Go over the data and keep only the lines that include "title".
DATA SUPPLIED START
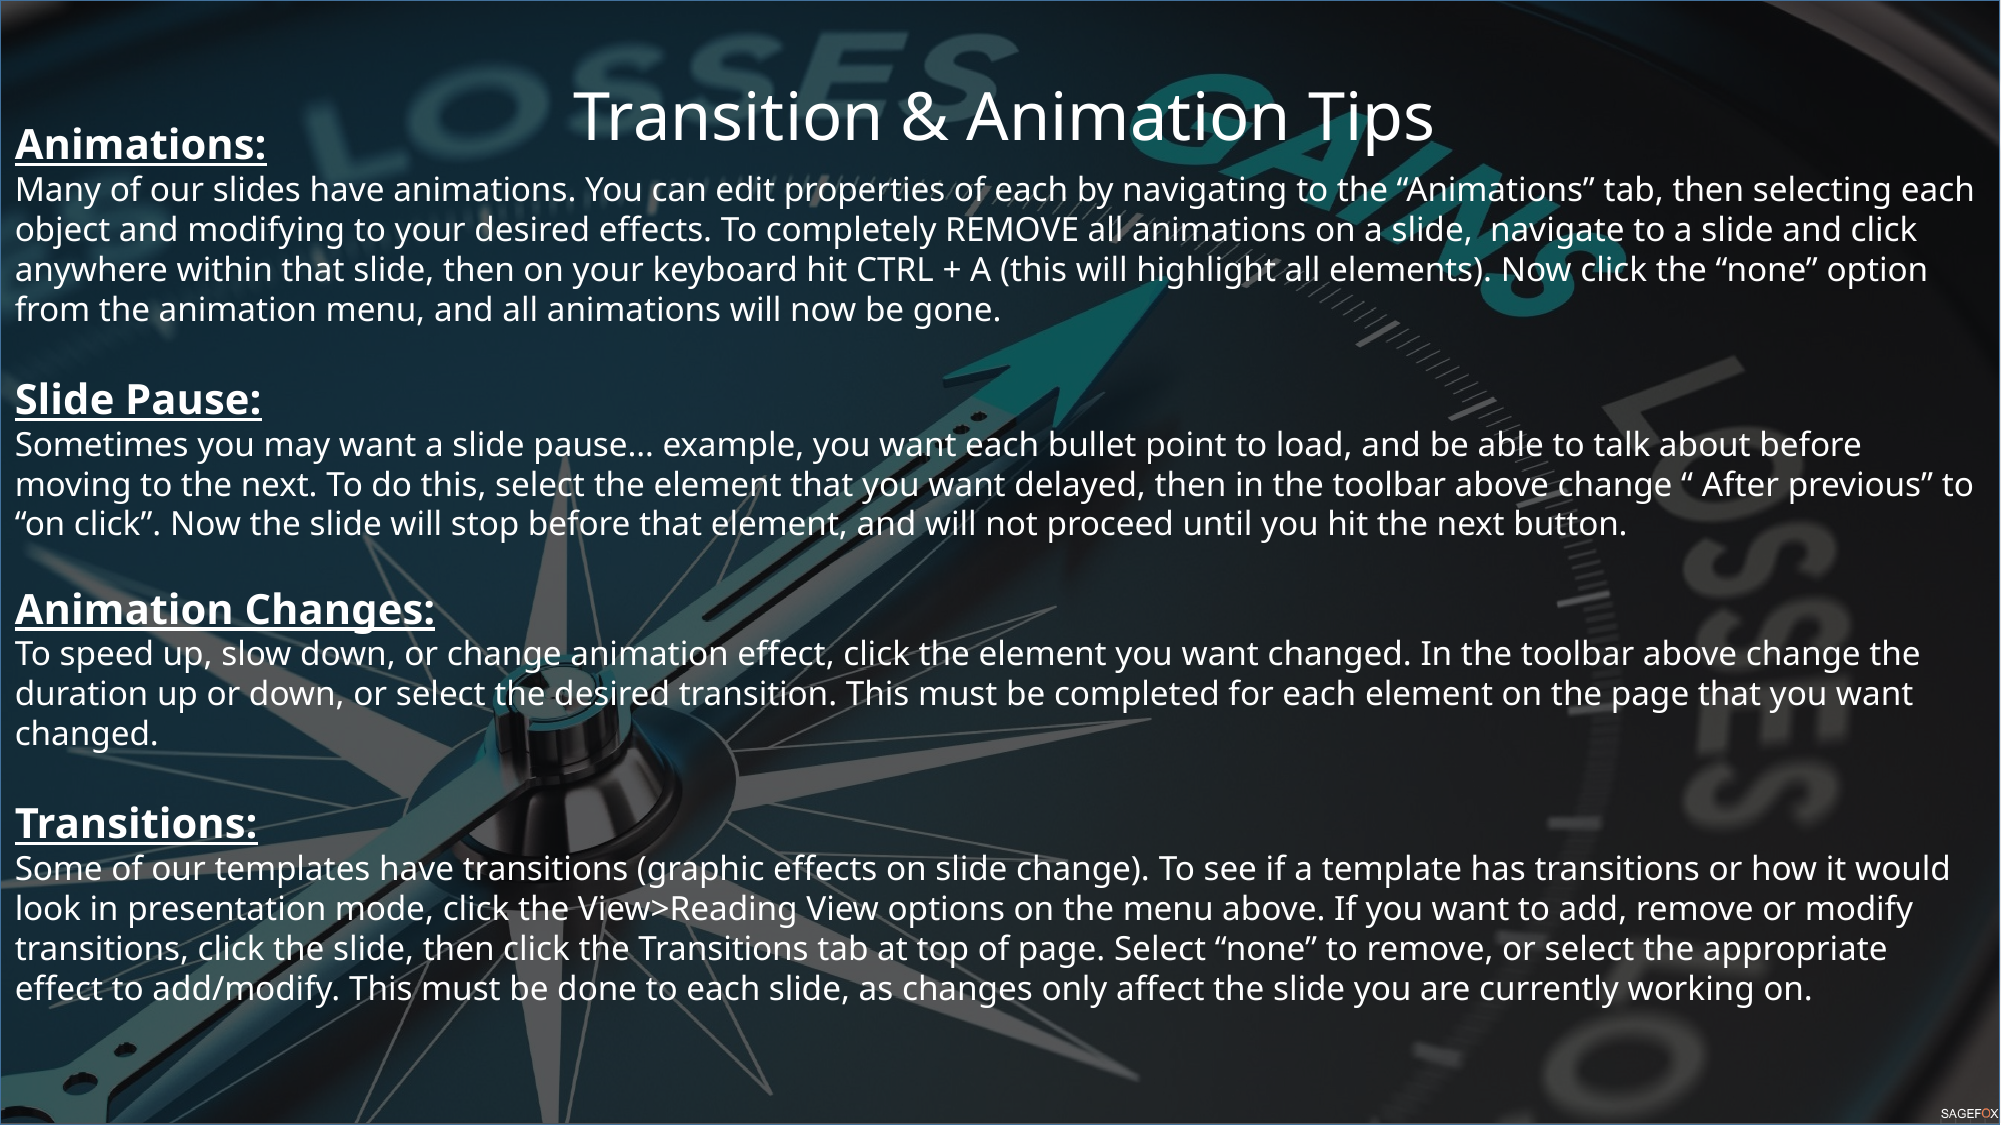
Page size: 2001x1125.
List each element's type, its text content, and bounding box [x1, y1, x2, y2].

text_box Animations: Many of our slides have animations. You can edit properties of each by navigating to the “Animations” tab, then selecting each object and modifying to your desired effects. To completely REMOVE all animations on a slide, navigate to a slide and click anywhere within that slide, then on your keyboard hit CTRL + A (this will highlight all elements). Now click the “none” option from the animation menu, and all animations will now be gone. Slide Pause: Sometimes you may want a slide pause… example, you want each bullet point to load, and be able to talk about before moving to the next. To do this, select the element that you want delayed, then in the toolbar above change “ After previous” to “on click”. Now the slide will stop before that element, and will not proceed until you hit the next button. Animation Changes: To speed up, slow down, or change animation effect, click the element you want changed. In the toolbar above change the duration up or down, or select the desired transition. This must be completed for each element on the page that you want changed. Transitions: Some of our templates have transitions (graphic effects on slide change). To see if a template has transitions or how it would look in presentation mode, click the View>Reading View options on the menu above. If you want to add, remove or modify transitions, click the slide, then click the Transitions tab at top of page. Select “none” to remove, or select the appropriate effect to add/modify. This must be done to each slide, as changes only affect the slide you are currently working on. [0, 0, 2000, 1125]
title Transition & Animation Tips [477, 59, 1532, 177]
DATA SUPPLIED END
DATA SUPPLIED START
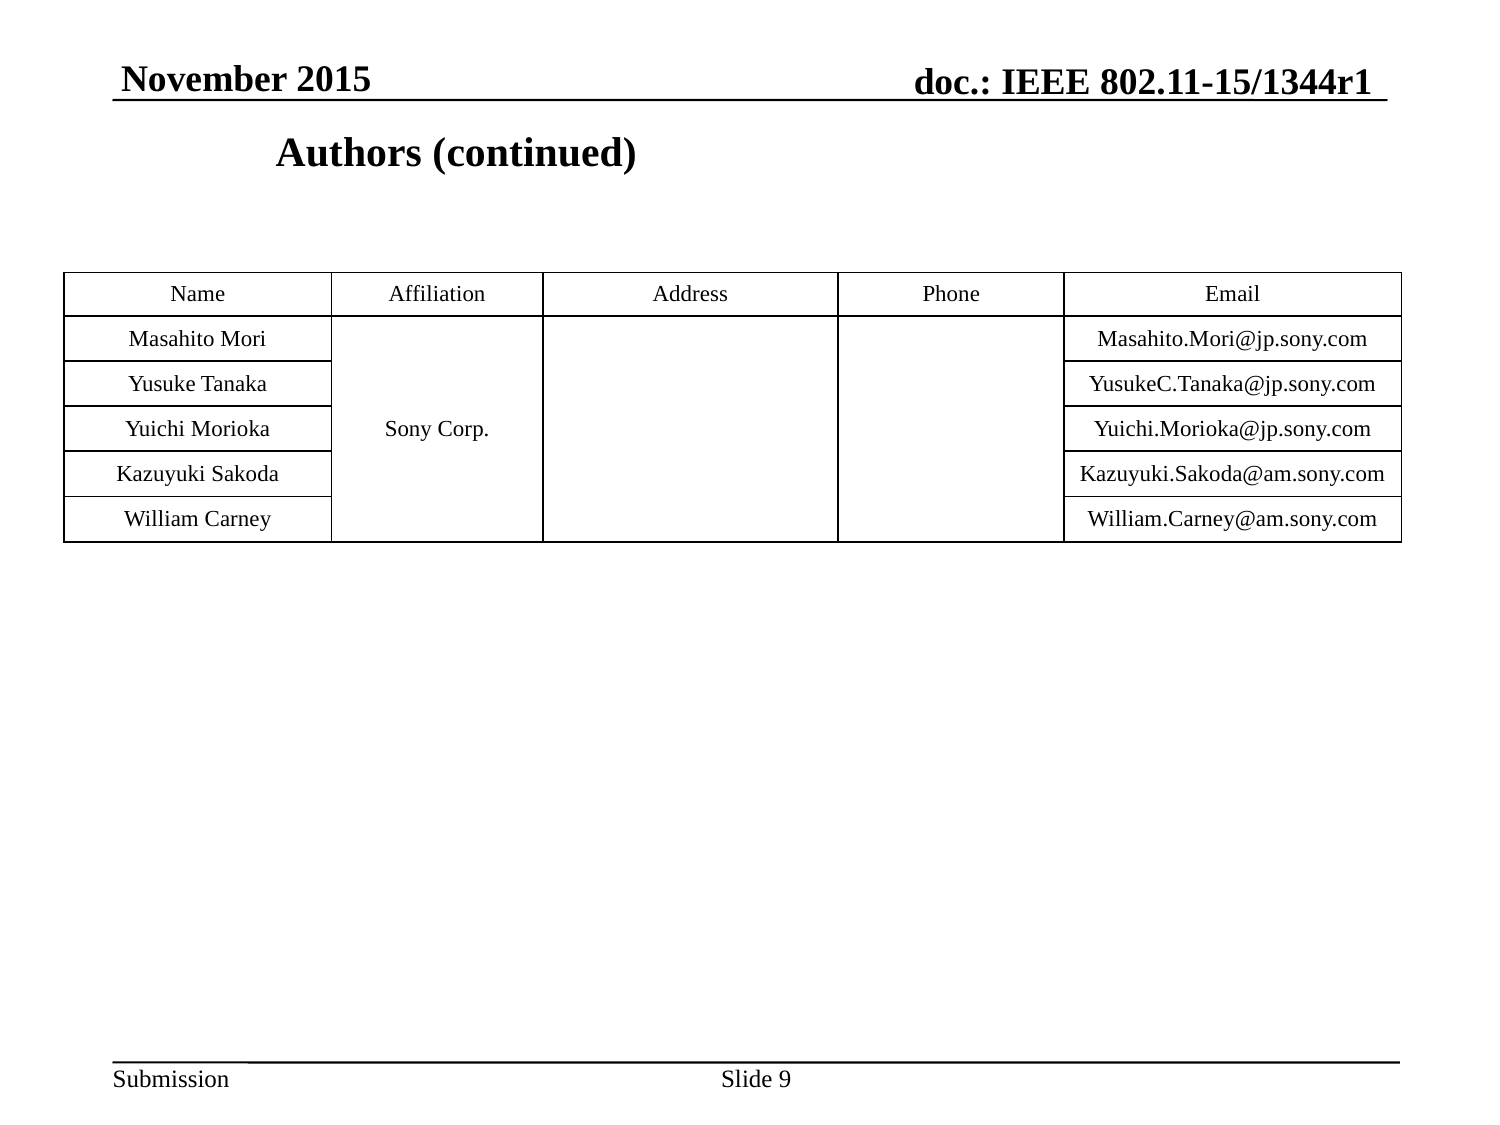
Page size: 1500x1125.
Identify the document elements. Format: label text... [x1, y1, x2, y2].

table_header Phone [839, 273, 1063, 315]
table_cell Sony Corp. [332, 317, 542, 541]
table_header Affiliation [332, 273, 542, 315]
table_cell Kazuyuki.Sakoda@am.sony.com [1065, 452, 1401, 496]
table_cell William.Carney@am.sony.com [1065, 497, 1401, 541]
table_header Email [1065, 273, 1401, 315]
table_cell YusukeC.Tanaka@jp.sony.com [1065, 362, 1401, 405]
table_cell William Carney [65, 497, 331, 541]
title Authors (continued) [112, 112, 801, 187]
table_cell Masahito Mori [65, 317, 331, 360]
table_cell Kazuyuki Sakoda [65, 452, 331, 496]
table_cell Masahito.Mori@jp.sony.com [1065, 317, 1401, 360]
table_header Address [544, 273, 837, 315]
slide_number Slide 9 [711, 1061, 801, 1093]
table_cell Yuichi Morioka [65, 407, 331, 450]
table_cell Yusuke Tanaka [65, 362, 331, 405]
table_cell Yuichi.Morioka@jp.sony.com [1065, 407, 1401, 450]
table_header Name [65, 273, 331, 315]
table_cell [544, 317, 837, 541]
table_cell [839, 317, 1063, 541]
DATA SUPPLIED END
§ **ANSWER TO THIS TASK**
title Transition & Animation Tips [477, 59, 1532, 177]
title Authors (continued) [112, 112, 801, 187]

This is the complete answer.